After strong reaction poured in from across the country about the government's proposal to modify the lyrics to "O Canada," the Harper government now says it will not go forward with a review of the song's lyrics.

Earlier in the week, the throne speech mentioned a proposal to modify a lyric in the Canadian anthem. It promised to look into the wording of 'O Canada' to make it more gender neutral, suggesting the line, "all thy sons command" could be replaced.

This move comes only days after the Olympics had Canadians randomly singing the national anthem in the streets, dominated coverage of the throne speech, almost overshadowing mention of the Tories' massive deficit budget.

The government now says it will longer be considering changing the lyric "all thy sons command" because of public disapproval.

"We heard loud and clear and we thought to put this one aside," Treasury Board president Stockwell Day told CTV News Channel's Power Play of the initiative.

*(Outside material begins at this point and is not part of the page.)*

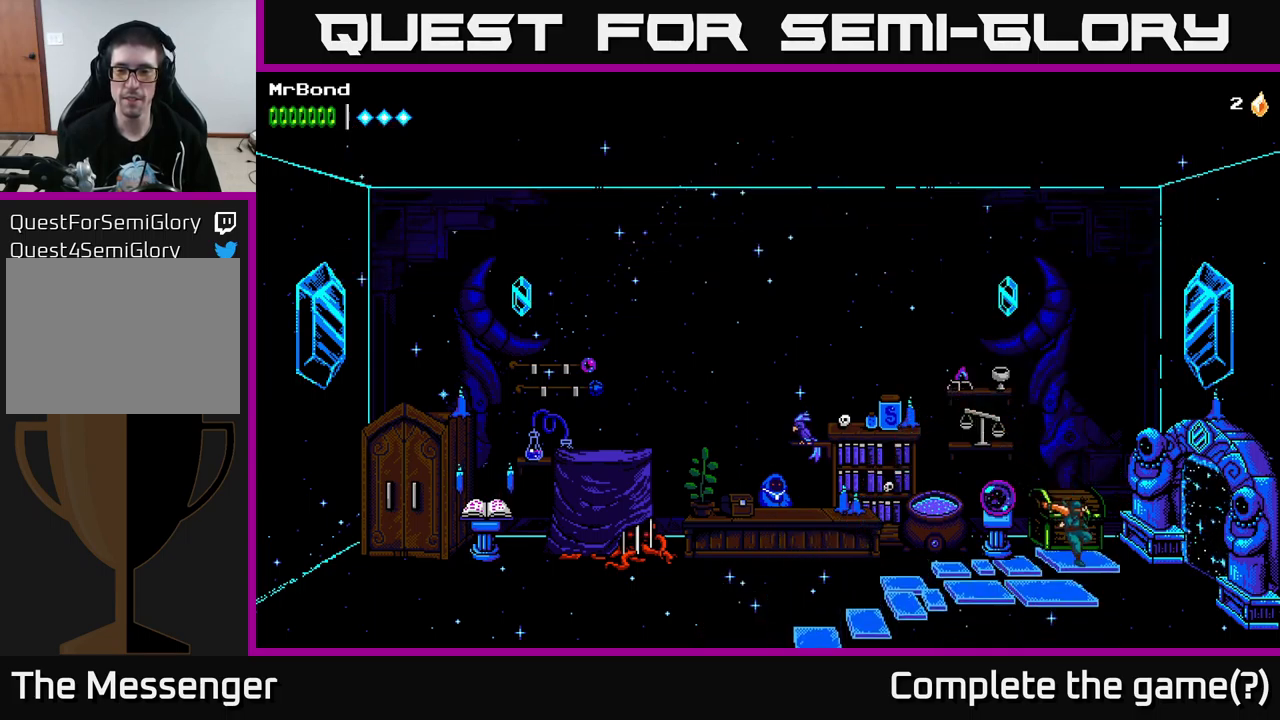
{"buttons": ["A", "DPAD_RIGHT"], "left_stick": "center", "right_stick": "center", "events": [[66, "A", "up"], [66, "X", "up"], [183, "A", "down"], [416, "A", "up"], [466, "A", "down"]]}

The line in the throne speech was believed to have been included under pressure from Conservative Senator Nancy Ruth.

The English version of the anthem was written back in 1908 by Robert Stanley Weir. The line originally read, "Thou doust us all command."

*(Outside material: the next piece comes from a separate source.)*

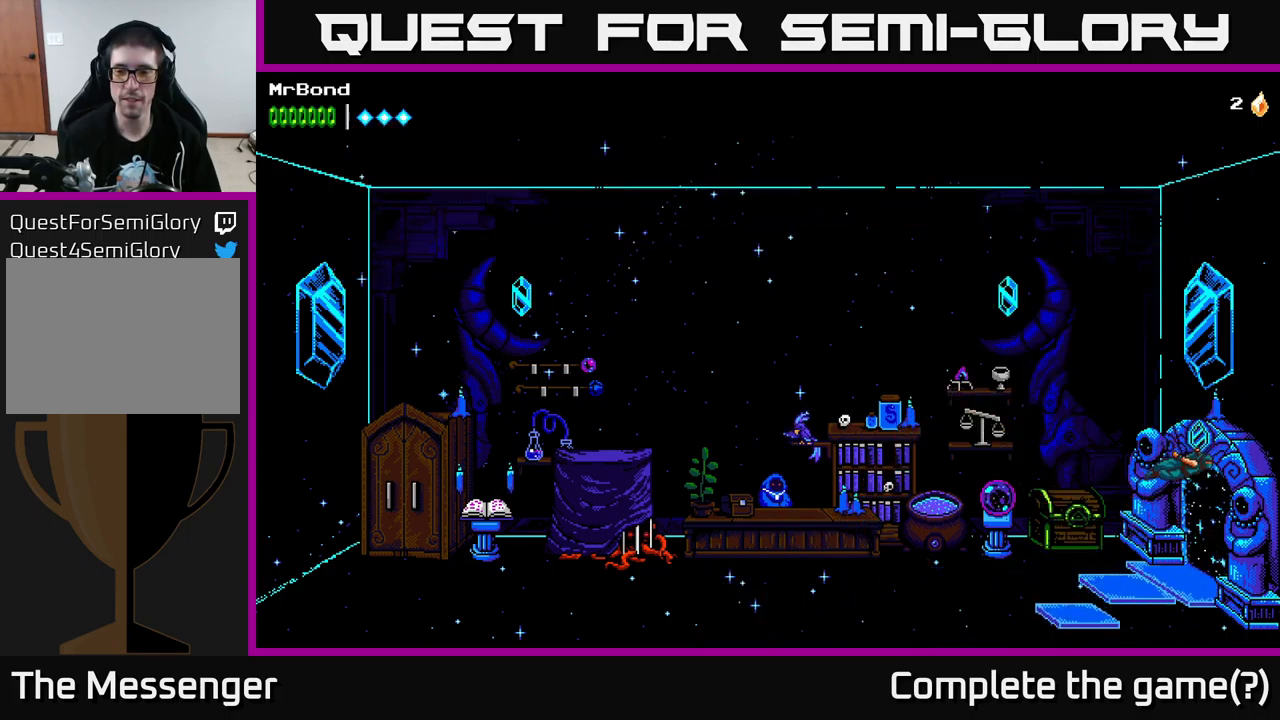
{"buttons": ["DPAD_RIGHT"], "left_stick": "center", "right_stick": "center", "events": [[416, "A", "up"]]}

The writer's grandson, Steve Simpson, says the word "son" is not about gender -- but a reference to a patriotic command from a maternal goddess.

Paul Lorieau, long-time national anthem singer for the Edmonton Oilers, tells CTV News he's delighted to hear the anthem he's sung for the past three decades will remain the same.

"I think it was a no-brainer. There's no reason to ever consider something of this change, not with our national anthem. This is an institution, and should never be played with."